What is the impact, if any, of creating indices on a labeled node that are unused in many instances of that node? More specifically, what is the impact on write performance, read performance, and space?

I'm using neo4j-enterprise v4.4.4.

I have a labeled node (:AnalysisResult) whose instances are created by several different analyzers. Each analyzer is represented by a different labeled node (:Analyzer). My current design adds an index to :AnalysisResult for each property created by a specific analyzer.

There are several million instances of AnalyisResult in the database. Any one Analysis Result instance has only a few properties -- the others are unused. There are several dozen indices defined on AnalysisResult, and each instance populates only a handful (less than six) of these.

When I do read queries, I use labeled relationships in a cypher query to collect the AnalysisResult instances for a given analyzer:

MATCH (analysisResult:AnalysisResult)-[ANALYZER]->(analyzer:Analyzer {analyzerID: 'aUniqueID'})
RETURN analysisResult, analyzer

The instances of AnalysisResult returned by this query do not have property values for the properties that are unused by the Analyzer that created them.

Is it worth refactoring the database to reduce the number of unused properties? For example, is it worth adding multiple labels, so that instead of :AnalysisResult, I instead create :AnalysisResult:HotSpot?

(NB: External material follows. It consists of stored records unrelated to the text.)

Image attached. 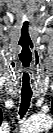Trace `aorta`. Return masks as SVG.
I'll list each match as a JSON object with an SVG mask.
<instances>
[{
	"mask_svg": "<svg viewBox=\"0 0 53 133\" xmlns=\"http://www.w3.org/2000/svg\"><path fill=\"white\" fill-rule=\"evenodd\" d=\"M51 118L47 115H37L31 117L24 125L25 131H40L51 125Z\"/></svg>",
	"mask_w": 53,
	"mask_h": 133,
	"instance_id": "obj_1",
	"label": "aorta"
}]
</instances>
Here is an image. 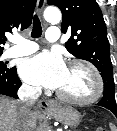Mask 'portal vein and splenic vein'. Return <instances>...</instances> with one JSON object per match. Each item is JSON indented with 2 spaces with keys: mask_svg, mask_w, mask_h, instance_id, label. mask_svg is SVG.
Listing matches in <instances>:
<instances>
[{
  "mask_svg": "<svg viewBox=\"0 0 117 131\" xmlns=\"http://www.w3.org/2000/svg\"><path fill=\"white\" fill-rule=\"evenodd\" d=\"M57 131H62V129H58Z\"/></svg>",
  "mask_w": 117,
  "mask_h": 131,
  "instance_id": "portal-vein-and-splenic-vein-1",
  "label": "portal vein and splenic vein"
}]
</instances>
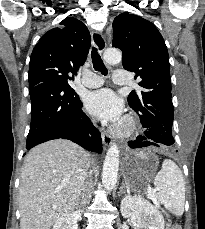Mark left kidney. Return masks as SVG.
Here are the masks:
<instances>
[{"label":"left kidney","instance_id":"5707ae66","mask_svg":"<svg viewBox=\"0 0 205 229\" xmlns=\"http://www.w3.org/2000/svg\"><path fill=\"white\" fill-rule=\"evenodd\" d=\"M121 214L135 219V229H164V218L157 207L142 196L126 195L121 200Z\"/></svg>","mask_w":205,"mask_h":229}]
</instances>
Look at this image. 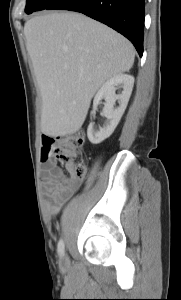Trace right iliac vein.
I'll use <instances>...</instances> for the list:
<instances>
[{
	"instance_id": "1",
	"label": "right iliac vein",
	"mask_w": 181,
	"mask_h": 300,
	"mask_svg": "<svg viewBox=\"0 0 181 300\" xmlns=\"http://www.w3.org/2000/svg\"><path fill=\"white\" fill-rule=\"evenodd\" d=\"M59 265H60V268L62 270H67L70 266V261H69V258L63 254L60 258V261H59Z\"/></svg>"
}]
</instances>
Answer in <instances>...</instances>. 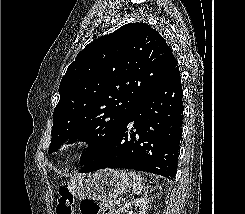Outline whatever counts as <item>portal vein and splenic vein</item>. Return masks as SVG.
<instances>
[{
    "label": "portal vein and splenic vein",
    "mask_w": 245,
    "mask_h": 214,
    "mask_svg": "<svg viewBox=\"0 0 245 214\" xmlns=\"http://www.w3.org/2000/svg\"><path fill=\"white\" fill-rule=\"evenodd\" d=\"M120 203H121V200L120 199H118V200L115 201V204L116 205H120Z\"/></svg>",
    "instance_id": "18ae733b"
}]
</instances>
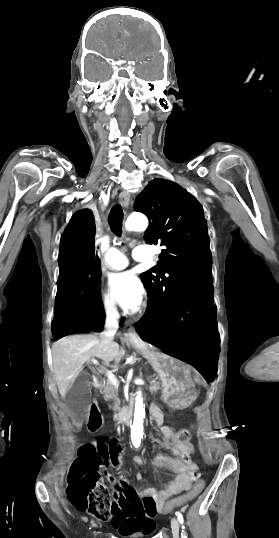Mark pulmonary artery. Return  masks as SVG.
Segmentation results:
<instances>
[{
    "label": "pulmonary artery",
    "instance_id": "1",
    "mask_svg": "<svg viewBox=\"0 0 279 538\" xmlns=\"http://www.w3.org/2000/svg\"><path fill=\"white\" fill-rule=\"evenodd\" d=\"M136 261H141L142 258L138 256L133 257ZM129 264V256L121 250L111 249L108 256L104 259L103 265L109 270H120Z\"/></svg>",
    "mask_w": 279,
    "mask_h": 538
}]
</instances>
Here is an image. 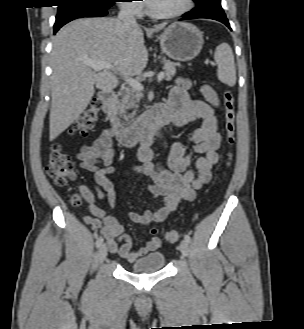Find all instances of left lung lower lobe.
I'll return each instance as SVG.
<instances>
[{
	"label": "left lung lower lobe",
	"mask_w": 304,
	"mask_h": 329,
	"mask_svg": "<svg viewBox=\"0 0 304 329\" xmlns=\"http://www.w3.org/2000/svg\"><path fill=\"white\" fill-rule=\"evenodd\" d=\"M221 0H197V7L184 14L181 20L208 18L222 22L230 28L228 19L220 4ZM230 30H232L230 28Z\"/></svg>",
	"instance_id": "obj_1"
}]
</instances>
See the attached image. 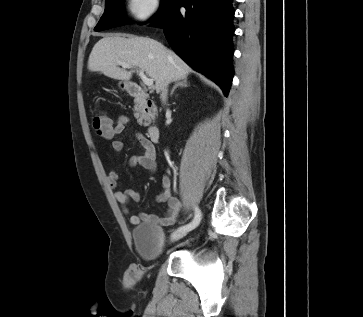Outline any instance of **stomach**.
Instances as JSON below:
<instances>
[{
	"label": "stomach",
	"instance_id": "0dacf381",
	"mask_svg": "<svg viewBox=\"0 0 363 317\" xmlns=\"http://www.w3.org/2000/svg\"><path fill=\"white\" fill-rule=\"evenodd\" d=\"M119 87H120V89L125 90L128 88V83L125 81H121V82H119Z\"/></svg>",
	"mask_w": 363,
	"mask_h": 317
}]
</instances>
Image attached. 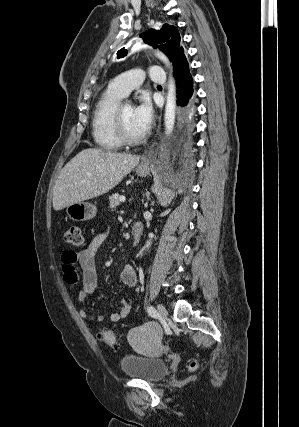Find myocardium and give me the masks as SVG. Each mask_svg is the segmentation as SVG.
<instances>
[{
	"mask_svg": "<svg viewBox=\"0 0 299 427\" xmlns=\"http://www.w3.org/2000/svg\"><path fill=\"white\" fill-rule=\"evenodd\" d=\"M125 103H120L113 115L114 129L115 133L122 144L126 145H135L140 143L146 136V133H142L138 136H130L125 128L122 110Z\"/></svg>",
	"mask_w": 299,
	"mask_h": 427,
	"instance_id": "obj_1",
	"label": "myocardium"
}]
</instances>
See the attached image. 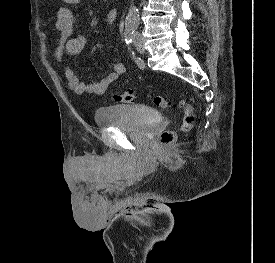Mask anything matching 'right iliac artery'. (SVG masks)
<instances>
[{
    "label": "right iliac artery",
    "mask_w": 275,
    "mask_h": 263,
    "mask_svg": "<svg viewBox=\"0 0 275 263\" xmlns=\"http://www.w3.org/2000/svg\"><path fill=\"white\" fill-rule=\"evenodd\" d=\"M124 35H125V41H126V43L128 45L131 44L132 41H133V38H134V29L133 28H126L125 32H124ZM132 54H134V53L132 52Z\"/></svg>",
    "instance_id": "82829eb1"
}]
</instances>
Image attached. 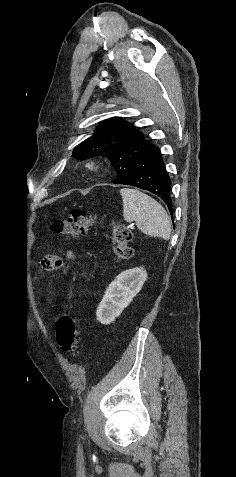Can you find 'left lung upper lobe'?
I'll use <instances>...</instances> for the list:
<instances>
[{
  "instance_id": "5c2ea615",
  "label": "left lung upper lobe",
  "mask_w": 236,
  "mask_h": 477,
  "mask_svg": "<svg viewBox=\"0 0 236 477\" xmlns=\"http://www.w3.org/2000/svg\"><path fill=\"white\" fill-rule=\"evenodd\" d=\"M119 119L100 122L94 135L77 145L72 155L78 160L99 155L109 158L117 173L115 184L128 176L133 162L150 146L140 131Z\"/></svg>"
}]
</instances>
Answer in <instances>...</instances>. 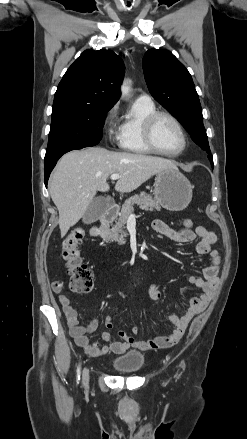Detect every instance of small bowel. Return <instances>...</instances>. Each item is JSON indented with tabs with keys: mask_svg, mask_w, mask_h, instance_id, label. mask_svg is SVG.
<instances>
[{
	"mask_svg": "<svg viewBox=\"0 0 247 439\" xmlns=\"http://www.w3.org/2000/svg\"><path fill=\"white\" fill-rule=\"evenodd\" d=\"M152 227L155 232L175 243L184 244L196 238L199 239L196 245V252L199 255L209 256L211 264L203 269V277L192 275L189 277V282L199 288L201 294L190 300L187 309L181 315H171L167 318V321L174 326L172 333L168 336H158L141 341L133 336H129L124 330H120L118 334L124 341H111L110 333L103 332L102 338L109 342V344L100 345L91 342L93 333L99 326L98 318H93L86 326L79 325L77 311L71 305L70 299L63 293V282L54 281L52 283V290L58 295L66 317L69 333L74 338L75 343L91 357H100L108 353L122 354L129 348L155 350L172 347L182 338L191 319L201 312L212 298L219 281L218 272L220 266V255L216 250H212V246L216 242L215 234L204 226H198L194 231L187 228L176 230L162 220H154ZM149 296L152 300L160 298V291L156 285L150 286ZM105 325L107 328L113 327V320L110 316L106 317ZM131 332L133 335H137L139 332L138 325L135 324Z\"/></svg>",
	"mask_w": 247,
	"mask_h": 439,
	"instance_id": "1",
	"label": "small bowel"
}]
</instances>
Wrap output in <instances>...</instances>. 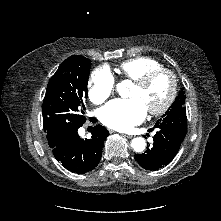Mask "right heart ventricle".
<instances>
[{
    "label": "right heart ventricle",
    "instance_id": "1",
    "mask_svg": "<svg viewBox=\"0 0 221 221\" xmlns=\"http://www.w3.org/2000/svg\"><path fill=\"white\" fill-rule=\"evenodd\" d=\"M160 67L161 64L153 58L136 57L123 61L118 69L123 77L135 81L144 74Z\"/></svg>",
    "mask_w": 221,
    "mask_h": 221
}]
</instances>
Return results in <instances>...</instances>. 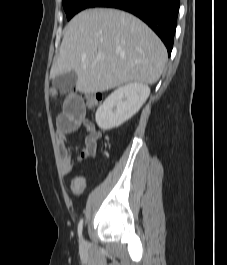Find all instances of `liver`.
Wrapping results in <instances>:
<instances>
[{"instance_id": "liver-1", "label": "liver", "mask_w": 227, "mask_h": 265, "mask_svg": "<svg viewBox=\"0 0 227 265\" xmlns=\"http://www.w3.org/2000/svg\"><path fill=\"white\" fill-rule=\"evenodd\" d=\"M166 62V47L140 19L115 9H91L66 25L50 78L74 71L76 89L93 94L130 82L152 85Z\"/></svg>"}]
</instances>
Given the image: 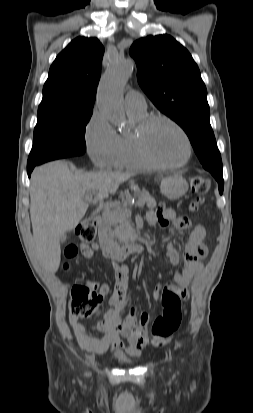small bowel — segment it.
<instances>
[{
	"label": "small bowel",
	"mask_w": 253,
	"mask_h": 413,
	"mask_svg": "<svg viewBox=\"0 0 253 413\" xmlns=\"http://www.w3.org/2000/svg\"><path fill=\"white\" fill-rule=\"evenodd\" d=\"M147 220L151 225H159L163 228L174 224L179 229H187L190 226L188 218H177L173 209L160 206L156 211L147 214ZM207 230L204 225L197 224L192 227L183 252V267L174 273L175 291L182 299H188V286L192 278L203 269L202 259L208 253L205 243ZM100 250L97 243L81 245V252L85 258H92L95 252ZM167 257L174 266L179 265L181 256L177 250L169 244ZM105 295L109 291L107 284L99 288ZM128 289V268L118 263L114 264V285L109 303L111 308L93 326H85L81 318L69 315V323L77 342L85 350L103 354L108 350H124L129 355H139L147 346H160L158 342L149 336L148 324L150 316L147 313L136 315L135 308L131 307L129 313L123 317L125 310L124 295ZM161 285L157 284L152 291L154 300L160 298ZM100 310L97 315H100ZM101 335V336H99ZM125 338L127 344L122 340Z\"/></svg>",
	"instance_id": "1"
}]
</instances>
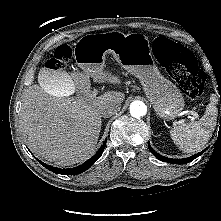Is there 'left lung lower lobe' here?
I'll return each mask as SVG.
<instances>
[{
    "mask_svg": "<svg viewBox=\"0 0 221 221\" xmlns=\"http://www.w3.org/2000/svg\"><path fill=\"white\" fill-rule=\"evenodd\" d=\"M148 148H149V150L152 152V154H154V156H155L157 159H159V160H161V161H163V162L173 163V164H186V163H189V162L193 161L195 158H197L198 156H200L201 154H203V153L206 151V149H207V148H206V149L203 150L202 152H200V153H198V154H195V155H193V156H191V157H189V158H184V159H171V158H167V157L161 156V155H159L158 153H156V152L152 149V147L150 146L149 142H148Z\"/></svg>",
    "mask_w": 221,
    "mask_h": 221,
    "instance_id": "1",
    "label": "left lung lower lobe"
}]
</instances>
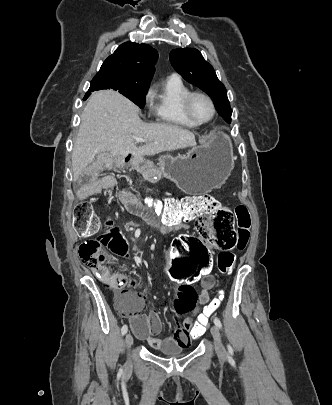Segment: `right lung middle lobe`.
Instances as JSON below:
<instances>
[{"instance_id":"obj_1","label":"right lung middle lobe","mask_w":332,"mask_h":405,"mask_svg":"<svg viewBox=\"0 0 332 405\" xmlns=\"http://www.w3.org/2000/svg\"><path fill=\"white\" fill-rule=\"evenodd\" d=\"M150 81H142L118 73H97L90 84L89 91L114 89L129 98L140 108L145 106V95Z\"/></svg>"}]
</instances>
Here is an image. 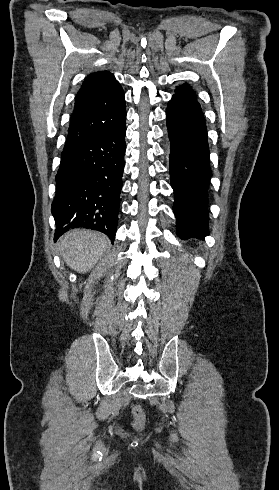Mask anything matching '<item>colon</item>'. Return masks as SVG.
Masks as SVG:
<instances>
[{
  "mask_svg": "<svg viewBox=\"0 0 279 490\" xmlns=\"http://www.w3.org/2000/svg\"><path fill=\"white\" fill-rule=\"evenodd\" d=\"M132 415L138 422H141L146 418L144 410L140 407H135L132 411Z\"/></svg>",
  "mask_w": 279,
  "mask_h": 490,
  "instance_id": "5ec220e1",
  "label": "colon"
}]
</instances>
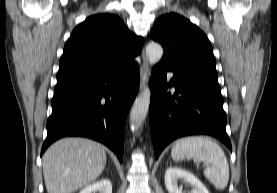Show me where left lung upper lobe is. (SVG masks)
Wrapping results in <instances>:
<instances>
[{
    "instance_id": "obj_1",
    "label": "left lung upper lobe",
    "mask_w": 277,
    "mask_h": 193,
    "mask_svg": "<svg viewBox=\"0 0 277 193\" xmlns=\"http://www.w3.org/2000/svg\"><path fill=\"white\" fill-rule=\"evenodd\" d=\"M151 38L164 48L159 65L180 74L217 76L211 43L188 19L176 13L162 15L155 22Z\"/></svg>"
}]
</instances>
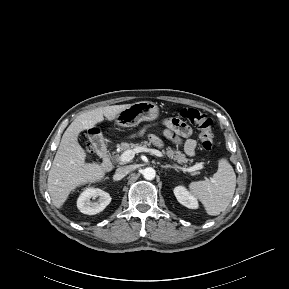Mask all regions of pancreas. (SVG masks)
<instances>
[{"mask_svg": "<svg viewBox=\"0 0 289 289\" xmlns=\"http://www.w3.org/2000/svg\"><path fill=\"white\" fill-rule=\"evenodd\" d=\"M146 145H148V142H147V141H143L142 144H134V143L122 142L121 144H118V145H117V148H118L119 151L125 152V151H127V150H133V149H135V148L138 147V146H146ZM163 152H165V154H166L168 157L174 159V160H175L176 162H178L179 164H183V163L186 164V163H188V161H189V159L186 158L185 154L182 153V152H181L180 150H178V149L174 150V149H171L170 147H168V148H166V150L163 151ZM115 160L120 161L118 155L115 156ZM121 163H122V161H121Z\"/></svg>", "mask_w": 289, "mask_h": 289, "instance_id": "cf45deb5", "label": "pancreas"}]
</instances>
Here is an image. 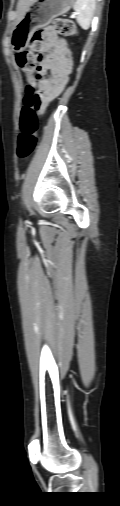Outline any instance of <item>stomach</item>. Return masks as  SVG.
<instances>
[{
	"label": "stomach",
	"mask_w": 120,
	"mask_h": 506,
	"mask_svg": "<svg viewBox=\"0 0 120 506\" xmlns=\"http://www.w3.org/2000/svg\"><path fill=\"white\" fill-rule=\"evenodd\" d=\"M75 0H35L11 33V48L15 52L26 49L34 29L48 24L53 18L68 12Z\"/></svg>",
	"instance_id": "stomach-1"
}]
</instances>
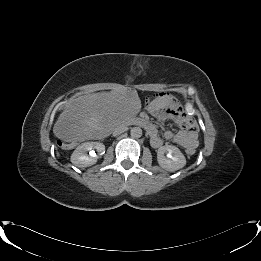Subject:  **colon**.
Listing matches in <instances>:
<instances>
[{
    "label": "colon",
    "mask_w": 261,
    "mask_h": 261,
    "mask_svg": "<svg viewBox=\"0 0 261 261\" xmlns=\"http://www.w3.org/2000/svg\"><path fill=\"white\" fill-rule=\"evenodd\" d=\"M62 146L63 147H71V146H73V144L72 143H69V144L63 143ZM195 152H196V150L193 147L186 148V153L188 155H193V154H195Z\"/></svg>",
    "instance_id": "5ec220e1"
}]
</instances>
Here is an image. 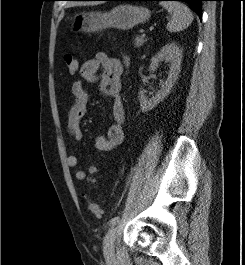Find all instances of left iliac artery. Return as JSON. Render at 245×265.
Instances as JSON below:
<instances>
[{
    "label": "left iliac artery",
    "mask_w": 245,
    "mask_h": 265,
    "mask_svg": "<svg viewBox=\"0 0 245 265\" xmlns=\"http://www.w3.org/2000/svg\"><path fill=\"white\" fill-rule=\"evenodd\" d=\"M118 220H119V217L118 216H116V217H113L111 220H110V225H114V224H116V222H118Z\"/></svg>",
    "instance_id": "left-iliac-artery-1"
}]
</instances>
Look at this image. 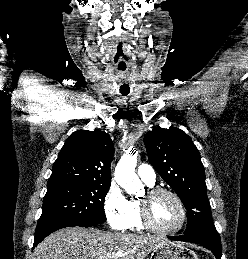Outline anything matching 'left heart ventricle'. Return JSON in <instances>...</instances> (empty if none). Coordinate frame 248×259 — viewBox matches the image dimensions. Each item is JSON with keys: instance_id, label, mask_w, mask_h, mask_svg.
Here are the masks:
<instances>
[{"instance_id": "left-heart-ventricle-1", "label": "left heart ventricle", "mask_w": 248, "mask_h": 259, "mask_svg": "<svg viewBox=\"0 0 248 259\" xmlns=\"http://www.w3.org/2000/svg\"><path fill=\"white\" fill-rule=\"evenodd\" d=\"M152 218L163 230L176 228L181 220V211L176 201L168 195H160L151 204Z\"/></svg>"}]
</instances>
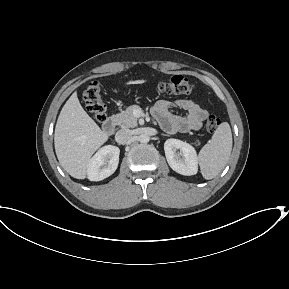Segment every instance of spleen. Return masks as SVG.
I'll return each mask as SVG.
<instances>
[{"mask_svg": "<svg viewBox=\"0 0 289 289\" xmlns=\"http://www.w3.org/2000/svg\"><path fill=\"white\" fill-rule=\"evenodd\" d=\"M232 144L230 125L223 122L198 155L201 174L206 180L215 178L225 168L232 151Z\"/></svg>", "mask_w": 289, "mask_h": 289, "instance_id": "1", "label": "spleen"}]
</instances>
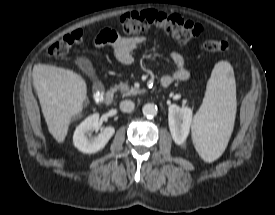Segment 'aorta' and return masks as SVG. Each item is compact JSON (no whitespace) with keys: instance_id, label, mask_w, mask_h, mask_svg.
Returning <instances> with one entry per match:
<instances>
[{"instance_id":"obj_1","label":"aorta","mask_w":275,"mask_h":215,"mask_svg":"<svg viewBox=\"0 0 275 215\" xmlns=\"http://www.w3.org/2000/svg\"><path fill=\"white\" fill-rule=\"evenodd\" d=\"M142 112L145 117L154 118L158 113V109L156 105L149 103L143 106Z\"/></svg>"}]
</instances>
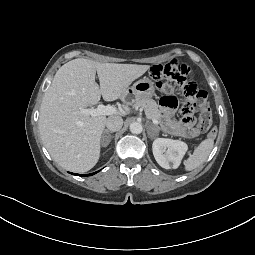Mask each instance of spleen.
I'll list each match as a JSON object with an SVG mask.
<instances>
[{
	"label": "spleen",
	"mask_w": 255,
	"mask_h": 255,
	"mask_svg": "<svg viewBox=\"0 0 255 255\" xmlns=\"http://www.w3.org/2000/svg\"><path fill=\"white\" fill-rule=\"evenodd\" d=\"M214 147V140L207 138L203 140L189 157L184 160V167L186 171H192L203 164Z\"/></svg>",
	"instance_id": "obj_1"
}]
</instances>
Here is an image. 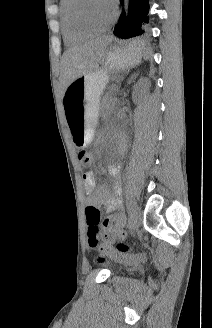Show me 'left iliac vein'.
Here are the masks:
<instances>
[{"label":"left iliac vein","instance_id":"left-iliac-vein-1","mask_svg":"<svg viewBox=\"0 0 212 328\" xmlns=\"http://www.w3.org/2000/svg\"><path fill=\"white\" fill-rule=\"evenodd\" d=\"M142 216L138 209H134L130 219V231L133 233L141 224Z\"/></svg>","mask_w":212,"mask_h":328}]
</instances>
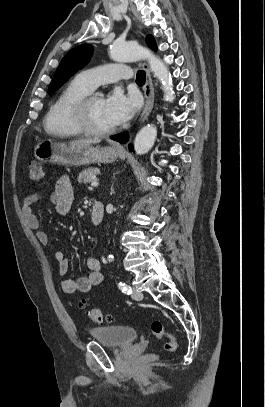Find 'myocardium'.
<instances>
[{"instance_id":"myocardium-1","label":"myocardium","mask_w":265,"mask_h":407,"mask_svg":"<svg viewBox=\"0 0 265 407\" xmlns=\"http://www.w3.org/2000/svg\"><path fill=\"white\" fill-rule=\"evenodd\" d=\"M99 97L96 94H88L77 100L70 108V119L73 125L84 135L91 137H106L114 133L115 128L99 130L92 126L90 121V105Z\"/></svg>"}]
</instances>
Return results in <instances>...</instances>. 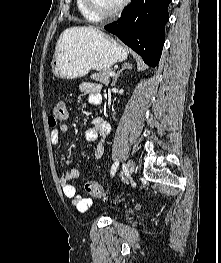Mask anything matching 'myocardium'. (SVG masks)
Returning a JSON list of instances; mask_svg holds the SVG:
<instances>
[{
    "mask_svg": "<svg viewBox=\"0 0 221 263\" xmlns=\"http://www.w3.org/2000/svg\"><path fill=\"white\" fill-rule=\"evenodd\" d=\"M129 0H122L121 3L113 10L110 11H100L94 4L92 0H83L84 6L89 13H91L96 19L112 18L118 15L124 7L127 5Z\"/></svg>",
    "mask_w": 221,
    "mask_h": 263,
    "instance_id": "myocardium-1",
    "label": "myocardium"
}]
</instances>
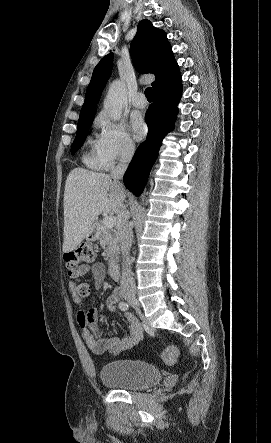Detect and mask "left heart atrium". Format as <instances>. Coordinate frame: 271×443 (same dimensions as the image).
<instances>
[{"instance_id":"1","label":"left heart atrium","mask_w":271,"mask_h":443,"mask_svg":"<svg viewBox=\"0 0 271 443\" xmlns=\"http://www.w3.org/2000/svg\"><path fill=\"white\" fill-rule=\"evenodd\" d=\"M130 123L136 140H142L147 134V125L139 113L131 115Z\"/></svg>"}]
</instances>
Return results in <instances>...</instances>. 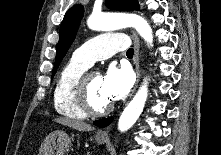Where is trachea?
Segmentation results:
<instances>
[{"mask_svg": "<svg viewBox=\"0 0 221 155\" xmlns=\"http://www.w3.org/2000/svg\"><path fill=\"white\" fill-rule=\"evenodd\" d=\"M133 54H134L133 48H129V49L127 50V52H126V55H127L128 57H133Z\"/></svg>", "mask_w": 221, "mask_h": 155, "instance_id": "trachea-1", "label": "trachea"}]
</instances>
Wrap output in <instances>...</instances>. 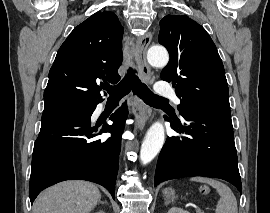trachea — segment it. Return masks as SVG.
Segmentation results:
<instances>
[{"label": "trachea", "mask_w": 270, "mask_h": 213, "mask_svg": "<svg viewBox=\"0 0 270 213\" xmlns=\"http://www.w3.org/2000/svg\"><path fill=\"white\" fill-rule=\"evenodd\" d=\"M137 71L129 68L126 76L115 86H108L105 89L109 93V99L120 100L131 90L147 104L154 102L168 101L166 98L155 95L144 83L141 82Z\"/></svg>", "instance_id": "3493384b"}]
</instances>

I ask because I'm about to introduce another Analyzer that will create several new properties on the AnalysisResult nodes that it creates.

This is perhaps an object modeling question, but my immediate concern is whether the current approach I'm using is good enough.

The result is that I'll have several million instances of AnalysisResult that will have only 2-3 properties populated, and the other indices defined on AnalysisResult will be empty.

Please feel free to suggest whether this question belongs in a different discussion group.

4 REPLIES 4

What makes you think you need all of these indexes on AnalysisResult? The cypher you provided will not use any of the indexes on AnalysisResult but will use an index on Analyzer.analyserID if one exists. The relationship between the two nodes is a direct lookup, no indexes necessary, and will be executed starting with Analyzer nodes.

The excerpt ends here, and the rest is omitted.